Has my life not gotten significantly better since Ezio, Casimir, and Julian walked into it? Even Yorick, who I haven’t known as long. Of course, I had my brother before that, but he was often doing his own thing, and I was left dealing with the loneliness that crept in and held me down. “You are the most persistent man I’ve ever met, and suddenly, you’re just… going to give up? You didn’t give up no matter what I did to you in the past, so why would you give up now?” And isn’t it selfish of me to ask that? But I can’t lose him. Even if it’s just as a friend, even if he truly never wants anything more, as long as he’s in my life, I think I’ll be able to keep moving forward.

“That’s because I liked everything you did to me,” he says.

“I was evil!”

“Maybe I liked it!”

“Maybe you shouldn’t have! And now that I’m being nice, you’re like, ‘Nah, not for me.’”

“No! No, I’m not.
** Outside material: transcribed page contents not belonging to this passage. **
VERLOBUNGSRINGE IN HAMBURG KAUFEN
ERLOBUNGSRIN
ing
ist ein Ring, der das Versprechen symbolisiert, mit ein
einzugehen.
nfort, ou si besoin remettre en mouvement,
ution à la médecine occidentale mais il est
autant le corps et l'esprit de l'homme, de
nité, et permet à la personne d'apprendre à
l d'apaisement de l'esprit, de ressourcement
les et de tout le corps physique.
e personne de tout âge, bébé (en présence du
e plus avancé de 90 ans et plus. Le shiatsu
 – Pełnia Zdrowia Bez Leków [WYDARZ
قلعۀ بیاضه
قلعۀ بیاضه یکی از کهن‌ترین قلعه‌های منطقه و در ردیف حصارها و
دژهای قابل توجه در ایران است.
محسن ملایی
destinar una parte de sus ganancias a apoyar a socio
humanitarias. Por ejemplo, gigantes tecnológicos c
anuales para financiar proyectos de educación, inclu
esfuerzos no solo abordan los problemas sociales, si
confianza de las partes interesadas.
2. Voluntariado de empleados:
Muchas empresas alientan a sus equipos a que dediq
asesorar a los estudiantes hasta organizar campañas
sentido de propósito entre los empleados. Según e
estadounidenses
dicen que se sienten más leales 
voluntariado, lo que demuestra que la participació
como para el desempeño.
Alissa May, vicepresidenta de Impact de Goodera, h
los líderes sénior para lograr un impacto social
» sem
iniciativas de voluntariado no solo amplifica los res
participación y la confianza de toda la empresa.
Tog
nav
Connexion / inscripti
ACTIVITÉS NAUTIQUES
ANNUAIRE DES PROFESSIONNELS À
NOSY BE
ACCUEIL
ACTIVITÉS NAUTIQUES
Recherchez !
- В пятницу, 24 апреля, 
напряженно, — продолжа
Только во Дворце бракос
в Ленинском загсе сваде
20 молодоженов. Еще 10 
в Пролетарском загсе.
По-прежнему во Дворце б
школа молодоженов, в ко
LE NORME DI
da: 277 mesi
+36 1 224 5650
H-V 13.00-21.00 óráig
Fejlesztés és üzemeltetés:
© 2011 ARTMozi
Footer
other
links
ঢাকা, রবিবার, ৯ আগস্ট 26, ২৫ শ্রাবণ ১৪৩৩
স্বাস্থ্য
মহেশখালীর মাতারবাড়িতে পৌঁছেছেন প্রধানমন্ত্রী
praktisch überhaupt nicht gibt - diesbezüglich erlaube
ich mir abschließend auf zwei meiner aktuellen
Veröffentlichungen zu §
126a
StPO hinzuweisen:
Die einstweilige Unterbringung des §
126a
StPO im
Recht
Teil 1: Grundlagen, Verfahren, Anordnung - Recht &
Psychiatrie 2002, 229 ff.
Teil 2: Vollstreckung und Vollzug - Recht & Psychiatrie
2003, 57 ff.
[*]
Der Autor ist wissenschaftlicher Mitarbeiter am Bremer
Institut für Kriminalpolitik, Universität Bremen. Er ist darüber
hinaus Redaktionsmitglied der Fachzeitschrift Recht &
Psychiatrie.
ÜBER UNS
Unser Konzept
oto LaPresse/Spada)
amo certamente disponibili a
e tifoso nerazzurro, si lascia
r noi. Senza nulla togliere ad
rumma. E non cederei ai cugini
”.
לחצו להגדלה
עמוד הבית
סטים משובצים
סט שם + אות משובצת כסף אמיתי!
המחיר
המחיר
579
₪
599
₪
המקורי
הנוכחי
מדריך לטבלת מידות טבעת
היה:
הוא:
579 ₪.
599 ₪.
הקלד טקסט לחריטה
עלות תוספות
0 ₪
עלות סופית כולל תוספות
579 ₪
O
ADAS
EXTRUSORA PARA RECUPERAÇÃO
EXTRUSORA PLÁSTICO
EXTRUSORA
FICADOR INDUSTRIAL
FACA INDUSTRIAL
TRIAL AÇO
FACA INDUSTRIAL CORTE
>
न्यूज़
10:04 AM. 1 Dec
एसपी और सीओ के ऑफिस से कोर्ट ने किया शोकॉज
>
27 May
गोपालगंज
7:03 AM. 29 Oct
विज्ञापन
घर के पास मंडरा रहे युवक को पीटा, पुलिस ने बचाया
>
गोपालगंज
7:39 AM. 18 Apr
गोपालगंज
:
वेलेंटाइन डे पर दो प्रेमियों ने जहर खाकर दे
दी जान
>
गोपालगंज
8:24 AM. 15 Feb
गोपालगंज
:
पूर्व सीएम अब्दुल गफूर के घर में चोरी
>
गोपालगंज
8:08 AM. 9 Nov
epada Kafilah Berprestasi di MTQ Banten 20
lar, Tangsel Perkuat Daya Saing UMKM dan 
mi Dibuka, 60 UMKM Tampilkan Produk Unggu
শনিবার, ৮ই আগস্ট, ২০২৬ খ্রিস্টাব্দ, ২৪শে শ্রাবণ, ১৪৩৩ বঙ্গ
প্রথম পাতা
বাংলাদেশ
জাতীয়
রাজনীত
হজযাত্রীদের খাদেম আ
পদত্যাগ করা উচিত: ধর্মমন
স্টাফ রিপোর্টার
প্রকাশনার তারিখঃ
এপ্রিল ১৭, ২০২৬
That’s not it.”

“You sure are. Is it that you only liked me when I was evil? But now that I’m half dead you’re like, ‘I can do better’?”

The smallest smile creeps up on Ezio’s face. “I like you no matter what form you show up in, whether it’s as a docile kitten or a raging dragon.”

“You have it bad,” I realize.

“Maybe.”

“Then you better show me just how bad you do have it.”

He perks up and I don’t realize why until I hear the sound of footsteps. Could I have heard them before? I don’t know if I could have, especially with all the noise in this place. People are coming in and out and there are patients on both sides of me, so the noise is quite loud.

The curtain draws back and Julian peeks in. “Okay for me to come in?”